Africa ramping up diamond exploration

9th June 2017 By: Robyn Wilkinson - Features Reporter

Africa ramping up diamond exploration

GROUNDWORK ESSENTIAL As a first-stage evaluation of diamond grade, micro-diamond analysis can prevent significant expenditure on the bulk sampling of non- or subeconomic kimberlite

As exploration activity in the African diamond mining industry resurges in expectation of a supply shortfall in the next five to eight years, mining consultant The MSA Group is preparing its facilities to meet a growth in demand for its services.

“Compared with a relatively quiet year in 2016, we have seen a remarkable increase in proposal requests and project conversions in 2017. We were recently awarded the management of a large-diameter drilling programme for macrodiamond recovery for a kimberlite project in Botswana and several studies, including a competent person’s report, on Lesotho kimberlites,” says MSA diamond laboratory manager Hilde Cronwright.

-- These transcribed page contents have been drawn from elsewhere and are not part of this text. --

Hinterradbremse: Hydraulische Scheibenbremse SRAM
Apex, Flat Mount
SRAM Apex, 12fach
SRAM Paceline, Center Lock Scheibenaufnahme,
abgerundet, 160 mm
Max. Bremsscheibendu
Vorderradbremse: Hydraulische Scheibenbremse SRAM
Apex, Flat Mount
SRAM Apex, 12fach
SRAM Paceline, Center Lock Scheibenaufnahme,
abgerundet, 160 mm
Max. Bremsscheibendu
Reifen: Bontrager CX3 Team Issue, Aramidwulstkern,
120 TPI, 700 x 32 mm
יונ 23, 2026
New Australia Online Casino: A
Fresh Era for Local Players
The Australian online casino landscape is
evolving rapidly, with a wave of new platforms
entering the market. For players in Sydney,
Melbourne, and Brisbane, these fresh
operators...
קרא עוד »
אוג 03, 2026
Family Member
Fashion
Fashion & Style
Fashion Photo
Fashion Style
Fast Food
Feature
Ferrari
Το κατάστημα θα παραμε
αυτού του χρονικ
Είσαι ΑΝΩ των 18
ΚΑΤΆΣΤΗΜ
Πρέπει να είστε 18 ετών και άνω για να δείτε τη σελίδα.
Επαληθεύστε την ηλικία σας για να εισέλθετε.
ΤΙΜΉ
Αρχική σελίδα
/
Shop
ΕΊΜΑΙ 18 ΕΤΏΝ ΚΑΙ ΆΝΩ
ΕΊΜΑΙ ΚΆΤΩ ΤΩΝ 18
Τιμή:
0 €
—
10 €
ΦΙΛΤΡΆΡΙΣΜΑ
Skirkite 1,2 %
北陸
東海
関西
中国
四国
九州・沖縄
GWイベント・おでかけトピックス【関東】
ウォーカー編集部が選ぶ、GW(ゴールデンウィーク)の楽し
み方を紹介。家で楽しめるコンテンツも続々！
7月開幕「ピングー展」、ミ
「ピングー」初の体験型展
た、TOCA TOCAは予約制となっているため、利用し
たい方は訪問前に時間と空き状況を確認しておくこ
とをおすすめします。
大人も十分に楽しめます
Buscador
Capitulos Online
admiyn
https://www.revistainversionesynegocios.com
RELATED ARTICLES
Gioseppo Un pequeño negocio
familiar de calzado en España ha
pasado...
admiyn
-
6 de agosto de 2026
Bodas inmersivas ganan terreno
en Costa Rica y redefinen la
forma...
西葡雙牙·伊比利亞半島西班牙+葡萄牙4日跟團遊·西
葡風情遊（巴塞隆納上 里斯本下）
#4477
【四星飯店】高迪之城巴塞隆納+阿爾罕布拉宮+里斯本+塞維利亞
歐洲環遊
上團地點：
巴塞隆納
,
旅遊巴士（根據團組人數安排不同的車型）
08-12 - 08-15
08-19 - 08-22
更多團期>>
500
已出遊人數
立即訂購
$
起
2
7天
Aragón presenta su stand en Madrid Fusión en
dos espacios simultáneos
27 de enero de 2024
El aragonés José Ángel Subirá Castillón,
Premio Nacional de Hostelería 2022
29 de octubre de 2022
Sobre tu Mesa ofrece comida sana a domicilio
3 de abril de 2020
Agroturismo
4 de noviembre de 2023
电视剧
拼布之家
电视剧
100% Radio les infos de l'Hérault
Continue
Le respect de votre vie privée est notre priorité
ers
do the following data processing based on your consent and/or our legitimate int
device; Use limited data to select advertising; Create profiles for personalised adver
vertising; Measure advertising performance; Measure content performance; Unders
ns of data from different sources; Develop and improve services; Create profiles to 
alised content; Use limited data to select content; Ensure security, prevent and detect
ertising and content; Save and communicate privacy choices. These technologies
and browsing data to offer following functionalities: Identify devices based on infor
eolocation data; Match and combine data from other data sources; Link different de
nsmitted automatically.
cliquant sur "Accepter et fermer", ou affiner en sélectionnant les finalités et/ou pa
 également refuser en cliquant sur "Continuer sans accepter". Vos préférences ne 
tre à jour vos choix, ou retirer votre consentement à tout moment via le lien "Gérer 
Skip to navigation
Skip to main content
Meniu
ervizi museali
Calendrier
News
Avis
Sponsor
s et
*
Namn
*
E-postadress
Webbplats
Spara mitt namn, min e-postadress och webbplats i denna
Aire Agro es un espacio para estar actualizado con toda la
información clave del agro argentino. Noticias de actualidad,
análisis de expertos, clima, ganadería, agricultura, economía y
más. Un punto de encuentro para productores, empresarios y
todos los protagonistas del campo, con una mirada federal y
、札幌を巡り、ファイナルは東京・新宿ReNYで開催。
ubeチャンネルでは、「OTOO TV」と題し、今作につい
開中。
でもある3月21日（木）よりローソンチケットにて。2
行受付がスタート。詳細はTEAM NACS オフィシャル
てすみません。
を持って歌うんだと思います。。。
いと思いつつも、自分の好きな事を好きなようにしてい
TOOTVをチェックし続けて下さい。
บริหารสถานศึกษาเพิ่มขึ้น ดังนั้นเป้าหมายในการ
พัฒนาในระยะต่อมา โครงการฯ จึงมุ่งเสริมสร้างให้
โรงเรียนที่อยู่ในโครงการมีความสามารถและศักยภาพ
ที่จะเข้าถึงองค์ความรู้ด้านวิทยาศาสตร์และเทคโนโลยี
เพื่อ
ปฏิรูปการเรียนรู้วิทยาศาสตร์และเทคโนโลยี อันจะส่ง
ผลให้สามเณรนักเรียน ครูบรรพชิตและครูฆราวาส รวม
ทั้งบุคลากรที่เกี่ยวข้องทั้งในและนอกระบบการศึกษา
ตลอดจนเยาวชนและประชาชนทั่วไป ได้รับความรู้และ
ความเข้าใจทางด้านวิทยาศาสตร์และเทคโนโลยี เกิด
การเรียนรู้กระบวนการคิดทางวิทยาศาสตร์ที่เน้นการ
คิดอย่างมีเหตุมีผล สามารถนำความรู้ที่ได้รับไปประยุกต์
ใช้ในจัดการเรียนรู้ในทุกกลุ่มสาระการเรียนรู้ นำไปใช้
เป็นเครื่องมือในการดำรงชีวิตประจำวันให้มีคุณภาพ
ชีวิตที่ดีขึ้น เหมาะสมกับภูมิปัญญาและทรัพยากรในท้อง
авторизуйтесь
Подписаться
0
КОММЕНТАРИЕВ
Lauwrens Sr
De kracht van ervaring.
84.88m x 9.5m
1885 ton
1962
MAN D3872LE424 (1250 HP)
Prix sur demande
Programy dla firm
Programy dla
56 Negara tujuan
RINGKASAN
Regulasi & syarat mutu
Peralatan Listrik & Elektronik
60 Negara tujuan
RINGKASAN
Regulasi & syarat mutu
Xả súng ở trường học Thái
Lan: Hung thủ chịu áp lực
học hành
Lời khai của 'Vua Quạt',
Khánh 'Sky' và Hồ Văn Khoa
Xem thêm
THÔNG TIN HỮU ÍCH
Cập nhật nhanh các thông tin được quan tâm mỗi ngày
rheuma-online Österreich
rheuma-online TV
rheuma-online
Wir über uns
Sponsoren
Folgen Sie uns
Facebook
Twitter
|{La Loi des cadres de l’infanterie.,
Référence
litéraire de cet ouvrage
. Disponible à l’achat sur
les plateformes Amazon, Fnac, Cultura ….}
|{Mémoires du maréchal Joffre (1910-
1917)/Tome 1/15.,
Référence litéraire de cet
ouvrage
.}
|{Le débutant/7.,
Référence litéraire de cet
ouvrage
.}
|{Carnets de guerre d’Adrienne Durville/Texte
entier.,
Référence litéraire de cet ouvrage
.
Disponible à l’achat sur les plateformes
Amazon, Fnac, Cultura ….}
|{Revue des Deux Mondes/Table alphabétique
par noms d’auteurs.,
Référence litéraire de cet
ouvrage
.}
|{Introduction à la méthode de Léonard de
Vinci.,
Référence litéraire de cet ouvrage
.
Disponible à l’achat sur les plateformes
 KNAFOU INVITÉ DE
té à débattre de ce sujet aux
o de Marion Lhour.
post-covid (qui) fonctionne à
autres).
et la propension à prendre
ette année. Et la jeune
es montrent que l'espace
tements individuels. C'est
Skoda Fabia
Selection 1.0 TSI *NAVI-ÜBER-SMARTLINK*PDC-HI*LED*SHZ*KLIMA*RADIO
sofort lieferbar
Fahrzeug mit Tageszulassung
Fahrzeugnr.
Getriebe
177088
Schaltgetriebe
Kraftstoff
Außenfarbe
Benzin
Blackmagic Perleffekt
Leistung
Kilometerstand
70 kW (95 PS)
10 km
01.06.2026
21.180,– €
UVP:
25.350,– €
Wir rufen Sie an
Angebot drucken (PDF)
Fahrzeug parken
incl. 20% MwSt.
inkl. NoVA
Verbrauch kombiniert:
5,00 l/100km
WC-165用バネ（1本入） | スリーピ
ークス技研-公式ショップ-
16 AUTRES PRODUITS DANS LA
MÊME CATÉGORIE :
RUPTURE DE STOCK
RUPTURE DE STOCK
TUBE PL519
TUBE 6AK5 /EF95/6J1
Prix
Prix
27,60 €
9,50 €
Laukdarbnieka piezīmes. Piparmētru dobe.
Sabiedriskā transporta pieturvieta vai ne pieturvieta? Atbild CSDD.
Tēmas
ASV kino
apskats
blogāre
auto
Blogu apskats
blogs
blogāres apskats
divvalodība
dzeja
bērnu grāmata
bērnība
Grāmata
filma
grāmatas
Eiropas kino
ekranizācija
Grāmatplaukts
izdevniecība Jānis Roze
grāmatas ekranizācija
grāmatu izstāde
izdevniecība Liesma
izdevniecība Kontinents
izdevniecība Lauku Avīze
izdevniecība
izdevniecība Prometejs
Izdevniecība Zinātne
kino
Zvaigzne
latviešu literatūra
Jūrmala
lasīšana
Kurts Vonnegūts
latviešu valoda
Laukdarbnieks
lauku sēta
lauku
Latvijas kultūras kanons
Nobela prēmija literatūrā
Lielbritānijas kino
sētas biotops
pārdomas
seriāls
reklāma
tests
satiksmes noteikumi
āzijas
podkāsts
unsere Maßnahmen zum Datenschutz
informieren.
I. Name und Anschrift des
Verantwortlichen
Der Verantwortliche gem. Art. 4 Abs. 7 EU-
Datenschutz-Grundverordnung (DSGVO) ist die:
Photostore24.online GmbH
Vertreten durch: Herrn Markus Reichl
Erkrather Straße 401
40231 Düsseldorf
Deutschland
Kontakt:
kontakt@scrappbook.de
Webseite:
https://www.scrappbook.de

She notes that, historically, diamond producer De Beers dominated the global diamond exploration arena by sampling and using geophysical exploration techniques to systematically explore large areas of Africa and other continents, and analyse the recovered kimberlite indicator minerals (KIMs) geochemically. De Beers identified numerous targets and kimberlites, many of which were considered too small or subeconomical at the time of discovery for further evaluation.

For the past ten years, several companies have been following up on previously discovered kimberlites, testing their diamond grade and economic viability, while also working in known diamond fields to identify smaller kimberlites that may have been overlooked.

Moreover, existing major diamond producers like Debswana – a joint venture (JV) between De Beers and the Botswana government – and Petra Diamonds are conducting mine expansion programmes aimed at increasing production capacities to meet the forecast diamond shortfall within the next ten years. Many of these producers are also reprocessing older tailings to recover diamonds.

Facilities Upgrades
In light of this activity, Johannesburg-based MSA is taking steps to position itself as a leading diamond exploration consultancy in terms of its technological capability and processing capacity.

MSA offers the diamond industry two main ISO 17025-accredited services – a heavy minerals analysis method for exploration samples and a microdiamond analysis (MiDA) method to test the microdiamond content in kimberlite samples using a caustic fusion preparation technique.

Following the closure of inspection, testing and certification specialist SGS South Africa’s caustic fusion preparation facility in 2016, MSA partnered with mining equipment supplier Min-Met Equipment to successfully commission a new custom-built caustic fusion preparation facility in Brakpan, Gauteng, which opened in December.

“This is the only facility in Africa able to perform MiDA and it is ideally placed to service our clients on the continent. We have processed about 800 kg of kimberlite samples to date and achieved an average recovery rate of 97.5% of synthetic diamond spikes, which are used to measure diamond recovery efficiency. These results exceed our quality requirement target of a 90% spike recovery.”

MSA and Min-Met are also developing their capacity to process bulk samples for macrodiamond recovery and, if market conditions require, Cronwright highlights, the company is well positioned to expand its caustic fusion and microdiamond sorting capacity.